Acostumado a lidar com muitos problemas que chegam ao CRM/MG, o médico João Batista tem um conselho para evitar processos e denúncias. “A receita inclui só dois itens: ter bom relacionamento com o paciente, tratá-lo bem, dar atenção aos acompanhantes e anotar tudo no prontuário com letra legível. A primeira recomendação previne conflitos e a segunda comprova a boa prática da medicina e ajuda a nos resguardar de problemas. Se peço um exame e o paciente não volta, anoto tudo no prontuário”, recomenda.

O presidente do Conselho Municipal de Saúde de Belo Horizonte, Paulo Venâncio, representa os interesses dos pacientes do Sistema Único de Saúde (SUS). Para ele, o principal problema é que cada vez mais os atendimentos ficam restritos a resolver queixas e aliviar sintomas apresentados pelos pacientes, com avaliações superficiais. “Se não houver um investimento na prevenção, e isso requer atender os pacientes com mais tempo e atenção, vamos apenas tratar dos agravos. Uma pessoa com diabetes pode sofrer de catarata. Se esse paciente for atendido por um profissional atento apenas aos sintomas, o único procedimento será encaminhá-lo ao oftalmologista”, exemplifica Paulo Venâncio.

IMPOSIÇÕES O desgaste das relações entre médicos e pacientes não é exclusividade dos serviços públicos, mas está presente em todas as áreas, incluindo a saúde privada e a suplementar.

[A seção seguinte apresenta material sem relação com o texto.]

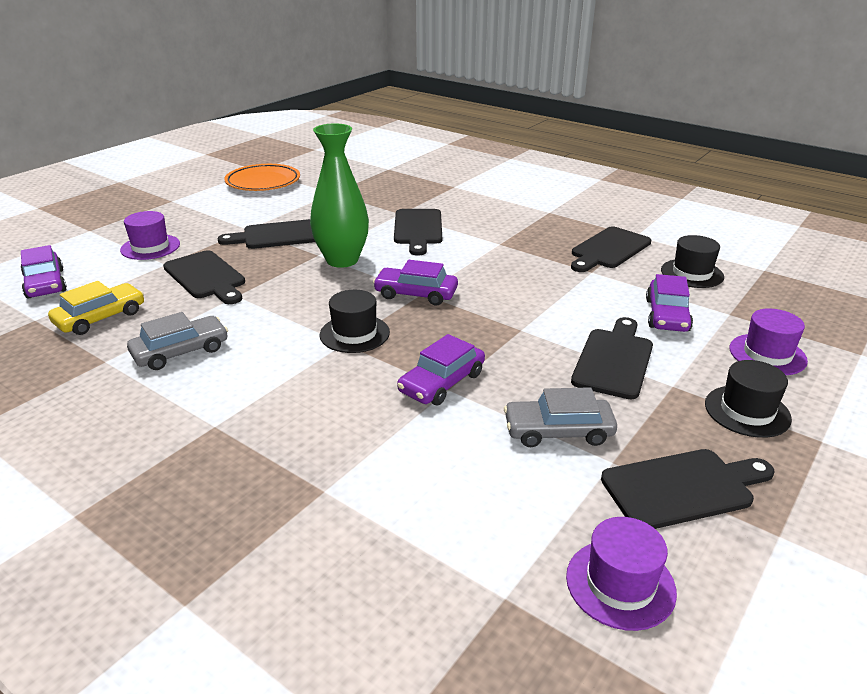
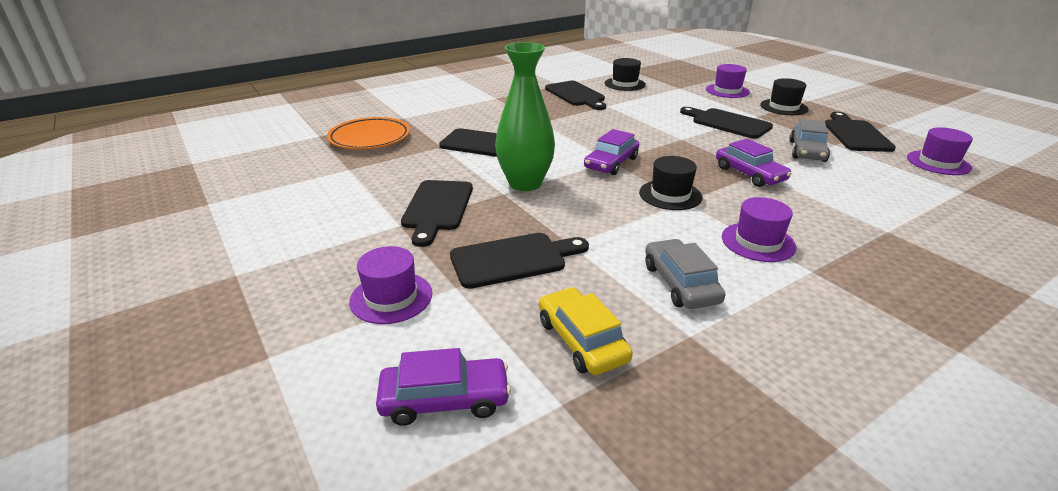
camera: 70 degrees left, 0 degrees up
orange plate [224,164,300,191] -> orange plate moved to [327,117,410,149]
purple car [646,274,693,332] -> none
none -> purple hat [722,197,797,262]

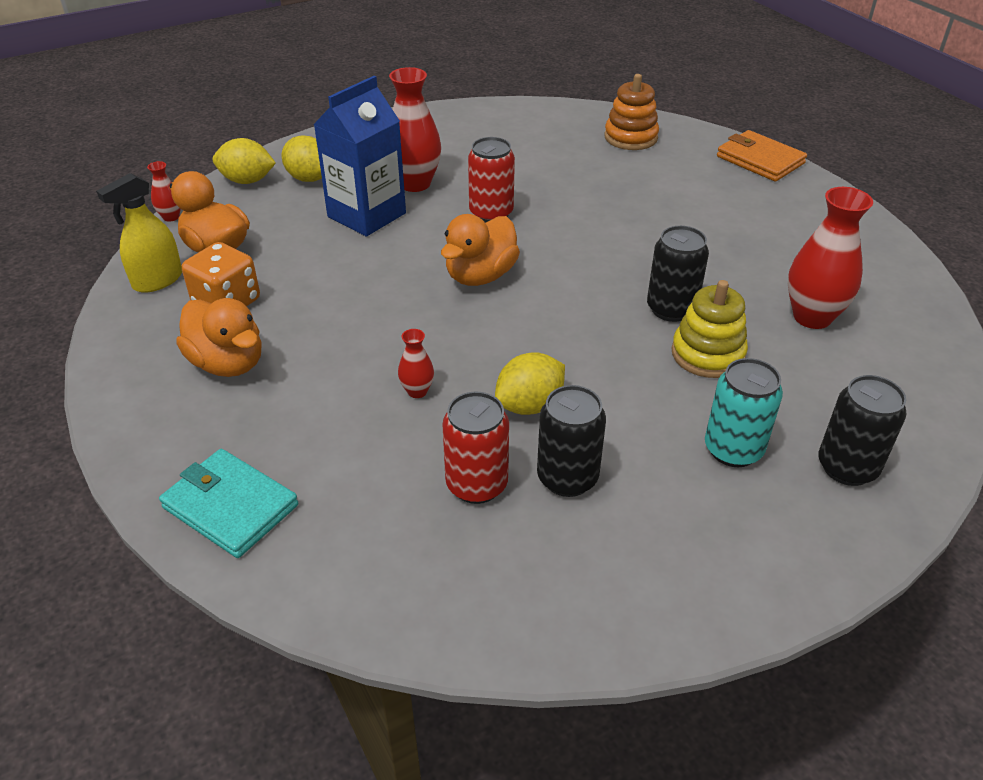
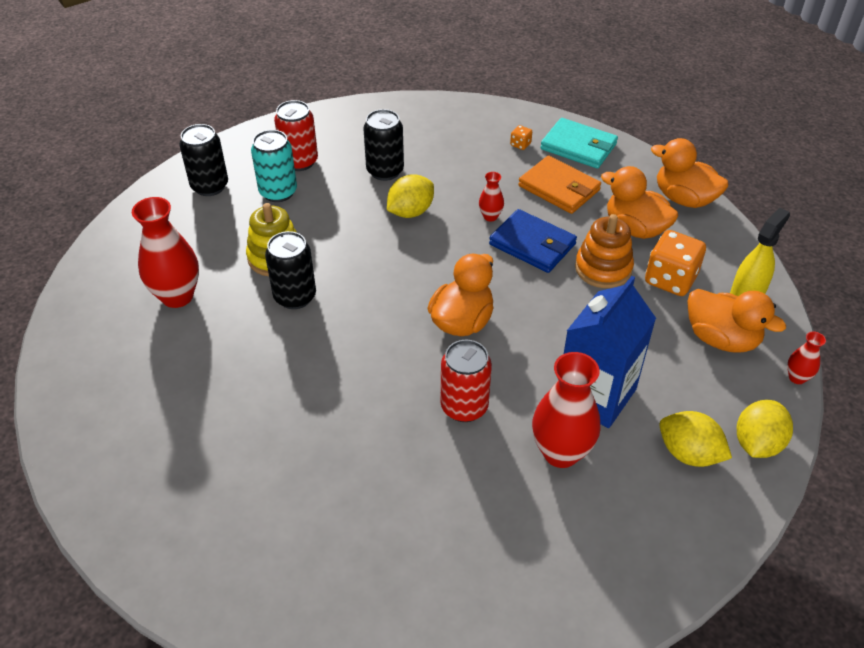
camera: 175 degrees right, 5 degrees up
yellow lemon [213,138,276,184] -> yellow lemon turned 60 degrees counterclockwise [737,400,793,458]
red can [442,392,509,504] -> red can moved to [274,100,318,171]
orange stacking toy [605,74,659,150] -> orange stacking toy moved to [575,214,634,288]
orange wallet [717,130,807,182] -> orange wallet moved to [518,155,601,214]
none -> blue wallet [489,209,577,273]
none -> orange dice [510,125,532,150]
none -> orange duck [651,138,729,208]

Segundo o coordenador do pronto-socorro do Hospital Vera Cruz, Fernando Carvalho Neuenschwander, muitos pacientes com convênios se sentem no direito de definir até mesmo as condutas médicas, porque acreditam que são, antes de tudo, clientes. “Não é incomum ouvir pacientes fazerem imposições nos consultórios, pois, pelo fato de pagarem um convênio, se sentem no direito de reclamar. O relacionamento piorou ao longo do tempo e não há mais aquele médico que responde pela saúde da família, que era uma referência. As pessoas já chegam armadas e a desconfiança marca as relações”, afirma Fernando.

Acostumado a receber queixas de atendimentos prestados no pronto-socorro do hospital, o cardiologista afirma que sempre procura dar resposta às questões que chegam ao serviço de atendimento ao cliente do hospital. Próximo ao leito do dentista Foed Calito, de 85 anos, o médico Fernando Carvalho elogia a conduta do paciente, que espera com calma uma vaga para internação. “Atualmente, os médicos agem sentindo muito medo dos processos. Nos Estados Unidos, os profissionais fazem seguros para arcar com as indenizações e se resguardam com quantidade abusiva de exames, para se documentar ao máximo. Trabalho há 10 anos como plantonista no pronto-socorro e nunca fui processado. A boa prática da medicina é a nossa melhor defesa”, diz Fernando.